Jan 18, 2013 / 5:32 am
U.S. safety officials and Boeing inspectors joined a Japanese investigation Friday into the 787 jet at the centre of a worldwide grounding of the technologically advanced aircraft.
Japanese TV footage showed the American investigators, one each from the Federal Aviation Administration and the National Transportation Safety Board and two from Boeing Co., inspecting the All Nippon Airways jet on the tarmac at Takamatsu airport in western Japan.
The investigation is being led by the Japan Transport Safety Board.
The pilot of the ANA plane made an emergency landing Wednesday morning after he smelled something burning and received a cockpit warning of battery problems. All passengers evacuated the plane on emergency slides.

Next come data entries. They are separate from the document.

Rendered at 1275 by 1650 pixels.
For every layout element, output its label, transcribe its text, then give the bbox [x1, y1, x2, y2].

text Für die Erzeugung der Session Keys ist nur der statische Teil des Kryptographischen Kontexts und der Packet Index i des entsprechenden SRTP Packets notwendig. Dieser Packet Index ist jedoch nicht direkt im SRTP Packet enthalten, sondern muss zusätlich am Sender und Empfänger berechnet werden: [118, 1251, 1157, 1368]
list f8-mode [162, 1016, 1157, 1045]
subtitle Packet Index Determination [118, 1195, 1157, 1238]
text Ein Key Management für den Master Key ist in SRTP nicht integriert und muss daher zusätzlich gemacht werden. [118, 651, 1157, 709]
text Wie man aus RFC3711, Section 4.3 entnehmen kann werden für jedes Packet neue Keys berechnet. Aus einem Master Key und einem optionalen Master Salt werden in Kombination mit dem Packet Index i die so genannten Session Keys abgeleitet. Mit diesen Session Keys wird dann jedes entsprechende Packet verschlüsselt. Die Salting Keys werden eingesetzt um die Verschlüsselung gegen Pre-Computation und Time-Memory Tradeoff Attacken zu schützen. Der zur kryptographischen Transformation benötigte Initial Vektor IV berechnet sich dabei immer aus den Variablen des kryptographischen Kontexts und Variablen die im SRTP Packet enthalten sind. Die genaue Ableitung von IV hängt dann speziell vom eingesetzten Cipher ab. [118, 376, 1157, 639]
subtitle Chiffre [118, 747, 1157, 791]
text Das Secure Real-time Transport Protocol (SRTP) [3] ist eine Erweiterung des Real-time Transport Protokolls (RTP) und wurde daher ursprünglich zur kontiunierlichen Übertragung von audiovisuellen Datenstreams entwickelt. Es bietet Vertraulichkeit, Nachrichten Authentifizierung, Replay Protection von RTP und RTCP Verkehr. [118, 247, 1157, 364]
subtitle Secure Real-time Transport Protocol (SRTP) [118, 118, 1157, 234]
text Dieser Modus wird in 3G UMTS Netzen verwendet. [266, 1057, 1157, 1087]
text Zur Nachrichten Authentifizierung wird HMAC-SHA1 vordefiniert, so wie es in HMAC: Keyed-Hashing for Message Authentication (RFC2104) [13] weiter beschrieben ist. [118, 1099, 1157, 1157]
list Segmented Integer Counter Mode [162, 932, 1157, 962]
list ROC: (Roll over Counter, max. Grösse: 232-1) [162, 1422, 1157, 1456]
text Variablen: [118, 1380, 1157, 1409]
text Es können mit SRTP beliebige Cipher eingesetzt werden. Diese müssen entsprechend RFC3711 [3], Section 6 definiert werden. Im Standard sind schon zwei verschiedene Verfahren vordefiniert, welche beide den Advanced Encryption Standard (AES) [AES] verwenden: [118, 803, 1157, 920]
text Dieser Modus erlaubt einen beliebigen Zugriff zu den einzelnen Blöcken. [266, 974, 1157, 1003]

The American inspectors were expected to examine the battery later Friday, said Mamoru Takahashi, a JTSB official.
In the wake of the incident, nearly all 50 of the 787s in use around the world have been grounded. Aviation authorities in Japan have directed ANA, which owns 17 of the planes, and Japan Airlines, with seven, not to fly the jets until questions over their safety have been resolved.
The 787, known as the Dreamliner, is Boeing's newest jet, and the company is counting heavily on its success. Since its launch after delays of more than three years, the plane has been plagued by a series of problems including a battery fire and fuel leaks.